**Selected extract:**
*****

- Film poster
- Directed by: Olivier Ducastel Jacques Martineau
- Written by: Olivier Ducastel Jacques Martineau
- Produced by: Cyriac Auriol
- Starring: Virginie Ledoyen; Mathieu Demy; Jacques Bonnaffé; Valérie Bonneton; Frédéric Gorny; Denis Podalydès; Laurent Arcaro; Damien Dodane; Emmanuelle Goizé; Sylvain Prunenec; Michel Raskine; David Saracino;
- Cinematography: Matthieu Poirot-Delpech
- Edited by: Sabine Mamou
- Music by: Philippe Miller
- Distributed by: Pyramide Distribution
- Release date: 22 April 1998;
- Running time: 98 minutes
- Country: France
- Language: French
- Budget: €3.7 million
- Box office: $4,417 (US)

*****

**Supplied material:**
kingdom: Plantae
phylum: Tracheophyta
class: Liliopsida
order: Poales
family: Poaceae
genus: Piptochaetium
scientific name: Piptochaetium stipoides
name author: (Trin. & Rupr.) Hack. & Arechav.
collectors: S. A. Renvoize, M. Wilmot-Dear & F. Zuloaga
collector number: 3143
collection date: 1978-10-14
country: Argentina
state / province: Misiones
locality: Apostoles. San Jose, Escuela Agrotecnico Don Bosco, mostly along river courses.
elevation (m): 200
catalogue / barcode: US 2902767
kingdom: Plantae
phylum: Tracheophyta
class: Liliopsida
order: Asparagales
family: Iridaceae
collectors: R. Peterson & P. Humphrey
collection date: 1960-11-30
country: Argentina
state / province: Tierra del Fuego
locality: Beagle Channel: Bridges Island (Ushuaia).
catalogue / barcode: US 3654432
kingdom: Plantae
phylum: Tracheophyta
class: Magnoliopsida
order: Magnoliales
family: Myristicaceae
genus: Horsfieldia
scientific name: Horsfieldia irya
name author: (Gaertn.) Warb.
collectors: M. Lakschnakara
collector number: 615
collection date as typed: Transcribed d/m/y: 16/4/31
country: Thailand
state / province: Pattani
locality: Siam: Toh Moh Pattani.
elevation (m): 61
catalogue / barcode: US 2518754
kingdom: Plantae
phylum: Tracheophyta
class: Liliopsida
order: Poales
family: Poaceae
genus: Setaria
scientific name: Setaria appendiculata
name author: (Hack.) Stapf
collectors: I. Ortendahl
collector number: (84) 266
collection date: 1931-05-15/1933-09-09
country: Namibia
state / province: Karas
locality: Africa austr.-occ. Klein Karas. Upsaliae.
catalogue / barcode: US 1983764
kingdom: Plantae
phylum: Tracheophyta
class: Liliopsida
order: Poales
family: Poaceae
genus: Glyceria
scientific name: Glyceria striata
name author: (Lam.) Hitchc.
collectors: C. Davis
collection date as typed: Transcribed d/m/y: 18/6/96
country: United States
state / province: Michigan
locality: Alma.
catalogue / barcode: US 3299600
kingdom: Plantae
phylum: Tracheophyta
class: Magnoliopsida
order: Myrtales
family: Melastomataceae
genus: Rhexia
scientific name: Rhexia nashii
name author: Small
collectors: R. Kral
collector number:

*****

**Brief A:** According to the film credits, what is the running time?
**Brief B:** From the film credits, list the people credited for production, cinematography, editing, and music.
**Brief C:** Carry the film credits forward from their final line.
The material has no connection to the film credits.

**Exercise result A:** 98 minutes

**Exercise result B:** Cyriac Auriol, Matthieu Poirot-Delpech, Sabine Mamou, Philippe Miller

**Exercise result C:**
= The Perfect Guy (1998 film) =

1998 film

The Perfect Guy (Jeanne et le Garçon formidable), also titled Jeanne and the Perfect Guy, is a 1998 French romantic musical drama film directed by Olivier Ducastel and Jacques Martineau. It was entered into the 48th Berlin International Film Festival.

== Plot ==
Jeanne flits from boy to boy, waiting for the great love. One day, she sits in the metro opposite Olivier, and it is love at first sight. After some time, he reveals his HIV status to her.

==Cast==
- Virginie Ledoyen as Jeanne
- Mathieu Demy as Olivier
- Jacques Bonnaffé as François
- Valérie Bonneton as Sophie
- Frédéric Gorny as Jean-Baptiste
- Denis Podalydès as Julien

==Reception==
Review aggregation website Rotten Tomatoes reported an approval rating of 60%, based on 5 reviews, with an average score of 5.8/10.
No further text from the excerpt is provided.